Обратите внимание, слова-то какие скучные: «об­служивать», «статистика», «объемность знания», «группа школьников», «изречение»... Но не боятся этого авторы, не прибегают к мнимо спасительным «вдруг» и «однажды ночью» — спокойно и нетороп­ливо развивают свои мысли, уверенные в том, что чи­тателю не будет скучно и он дойдет до конца.

Но хватит примеров. «У кого тощее тело, — писал М. Монтень, — тот напяливает на себя много оде­жек; у кого скудная мысль, тот раздувает ее слова­ми!»[1] Даже известные литераторы, уже имеющие в качестве визитной карточки имя, и то, уверен, со­мневаются в том, что читатель ими навсегда завое­ван. Имя — не индульгенция на вечную и прочную читательскую любовь. Один, без мыслей очерк, да еще с нелепым интригующим началом, второй, тре­тий — и рассерженный читатель сделает переоцен­ку ценностей. Пожизненно присваивается только ху­дая слава, добрую надо постоянно подтверждать. Чем? Делами, мыслью, и еще раз мыслью!

А что, если журналисты повсеместно откажутся от тщеславной борьбы и не будут завлекать читателя пустыми интригами, а станут заботиться о содержа­нии материалов, о наполнении их мыслями и инфор­мацией — что тогда? Проблема первого абзаца пе­рестанет существовать? Не думаю. Не перестанет. Потому что мы мучились, мучаемся и всегда будем мучиться в поисках верной тональности, которая как раз и зависит от первого абзаца. Но это совершенно иного рода мучение! Оно продиктовано заботой об убедительности материала, о его доходчивости, о бо­лее сильном его воздействии на читателя. Любой очерк пишется, по-моему, в едином ключе, он не терпит случайной, неоправданной, заранее не проду­манной смены температур, он всегда однороден по стилю, по манере, по тональности. Она-то и закла­дывается первым абзацем, этим черенком, который дает жизнь всему дереву. В первом абзаце, словно в живой клетке, если рассматривать ее относительно всего организма, должен содержаться код, в котором были бы заложены главные свойства всего произве­дения.

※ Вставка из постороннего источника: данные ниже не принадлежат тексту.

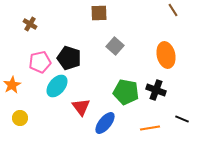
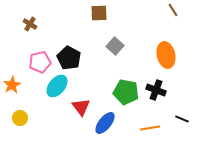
black pentagon: rotated 10 degrees clockwise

Конечно, это дается нелегко, но эти мучения дос­тойны и оправданны, и вовсе не чета пресловутым «вдруг» и «однажды ночью». Потратить умственную энергию, нервы, время на «мирную цель», а не на молниеносную «войну» за читателя, я полагал бы даже удовольствием. Но дать рецепт, как лучше ис­кать тональность очерка, никто не в состоянии. Кон­статацию же сложностей можно найти у многих ли­тераторов. К примеру, я нашел в «Записных книж­ках» А. Аграновского: «Проблема первого абзаца... Почему трудно? Ищешь тон. Тон делает музыку. В нем гражданская позиция публициста...» У М. Горь­кого: «Труднее всего — начало, именно первая фра­за. Она, как в музыке, дает тон всему произведению, и обыкновенно ее ищешь весьма долго»[2]. А вот о том, как сократить время поиска, у Горького — ни слова. Вероятно, журналист должен сам почувство­вать, какого звучания требует тема. Со стороны можно только сказать: угадал или не угадал.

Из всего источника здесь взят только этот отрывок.